Geht nämlich schon am Führring los. “Karl Heinz, wo is’n die Spochtwelt?”
„Wat?”
“Die SPOCHTWELT!”
“Weiß ich nich’”
“Aber du hattest die doch!”
“Ja, jetzt nimmer!”
Karl Heinz wird dafür nun zur Strafe mit einer Jammertirade überschüttet. Man kann aber genau sehen, dass er das Hörgerät ausmacht und seine Herzensdame quengeln lässt. Der guckt jetzt nämlich Pferde. Und beugt sich zu einer völlig Fremden rüber: “Die zwei, ne?” Die Frau hat keine Ahnung was er meint, die hat nur irgendwas von FC-Renntag gelesen und ist mit ihren zwei Kindern da, die sie lieber schnell wegschiebt, weil Opi irgendwelchen senilen Unsinn mit Zahlen daherquasselt.
Außerdem plärren die Kinder: “Mamaaaa, wann kommt Fußballspieler ABC?”
Typische Mütterantwort: “Bald.”
Nebendran unterhalten sich die Kenner: “Glaub mir, das iet von Monsun, natürlich kann der den Boden!”
“Ja, aber doch nicht mit dem Jockey. Der hat die letzten wichtigen Rennen völlig verknallt.”
“Ach, der wird uns noch überraschen.”
Ein bisschen weiter findet man die Aktiven. Die sich ganz sicher nicht nur über Rennen unterhalten. Schon mal gar nicht die beiden Führerinnen von Pferd DEF. “Und? Was habt ihr gestern so gemacht?”

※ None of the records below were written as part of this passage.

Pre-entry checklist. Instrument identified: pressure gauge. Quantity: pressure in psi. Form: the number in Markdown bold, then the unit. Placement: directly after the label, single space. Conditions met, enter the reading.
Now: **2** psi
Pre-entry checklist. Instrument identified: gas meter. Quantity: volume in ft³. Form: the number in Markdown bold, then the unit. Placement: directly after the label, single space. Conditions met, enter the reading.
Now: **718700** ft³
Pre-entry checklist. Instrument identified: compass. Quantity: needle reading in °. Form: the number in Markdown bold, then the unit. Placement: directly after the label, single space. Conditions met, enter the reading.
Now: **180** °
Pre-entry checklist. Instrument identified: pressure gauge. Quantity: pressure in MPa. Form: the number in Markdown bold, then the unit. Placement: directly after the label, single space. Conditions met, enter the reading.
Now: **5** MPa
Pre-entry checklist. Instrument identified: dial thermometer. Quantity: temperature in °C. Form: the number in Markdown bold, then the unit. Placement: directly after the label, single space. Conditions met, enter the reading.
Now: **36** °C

“Och, nix, Netflix und gechillt.”
“Echt jetzt?”
Kichern: “Neeee.”
Dafür schimpft gerade der Futtermeister: “Die bei den Stadtwerken spinnen doch. Die Nachzahlung ist doch Betrug!”

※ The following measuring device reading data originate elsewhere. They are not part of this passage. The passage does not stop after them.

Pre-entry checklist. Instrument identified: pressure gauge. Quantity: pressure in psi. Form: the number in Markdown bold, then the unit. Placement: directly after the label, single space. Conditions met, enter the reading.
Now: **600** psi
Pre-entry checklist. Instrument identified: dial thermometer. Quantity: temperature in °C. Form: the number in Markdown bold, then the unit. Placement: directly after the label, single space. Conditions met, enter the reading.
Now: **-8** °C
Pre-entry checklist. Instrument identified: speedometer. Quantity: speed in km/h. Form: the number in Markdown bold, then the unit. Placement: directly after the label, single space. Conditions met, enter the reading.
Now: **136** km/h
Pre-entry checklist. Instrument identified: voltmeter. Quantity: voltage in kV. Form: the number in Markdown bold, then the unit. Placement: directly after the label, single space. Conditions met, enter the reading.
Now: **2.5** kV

Außerdem quatschen nebendran Trainer mit Besitzern: “Und? Wie war der Urlaub auf Barbados?” Wat interessiert das Pferd? Auf der Rennbahn darf man alles sagen.
Auch sämtlichen Unsinn, der einem so ungefiltert durch den Kopf geht. Wie die drei Herren neben mir beweisen:
“Ja, und? Ich finde halt, dass Doitschland(!) gar nicht so viele Flüchtlinge aufnehmen muss. Was haben die denn schon für uns getan?”
“Ja, Recht haste. Und dann die Kopftücher. Eklig.”
“Na wenigstens sin’ ‘se nisch’ auf dä Rennbahn. Die essen ja Pääähd.”
Klaro. Die bösen Flüchtlinge essen die Rennpferde weg und dann nehmen sie uns auch noch die Rennbahn. Wird auf jeden Fall so passieren.
Gehen wir lieber weiter. Da sitzt nämlich die Damenriege, ein bisschen angeschickert und mit Hut. Während im Führring die Jockeys aufsteigen. Das Lachen der Ladys ist laut und schrill und geht einem in die Knochen. Allerdings sind die lustig. Ich glaub, hier bleib ich.
“Ach, Mensch. Häs do dat Leckerschen jesehn?”
Kurz glaube ich, dass es sich um ein Pferd dreht. Allerdings zeigt sie mit ihrem Prosecco in Richtung Jockey. “Haaach”, macht die andere. “Den nehm ich.”
Rudelkichern in die Gläser. Wusste gar nicht, dass Jockeys in deren Beuteschema fallen. Verstehe aber jetzt, warum die so gerne zugucken: Man sieht viel Hintern.
Ob das hier überhaupt noch mal um die Pferde geht? Ja, doch, da hinten. Da zanken sich die drei ewig in den 1930ern gebliebenen darüber, ob man wohl in Syrien Pferd isst.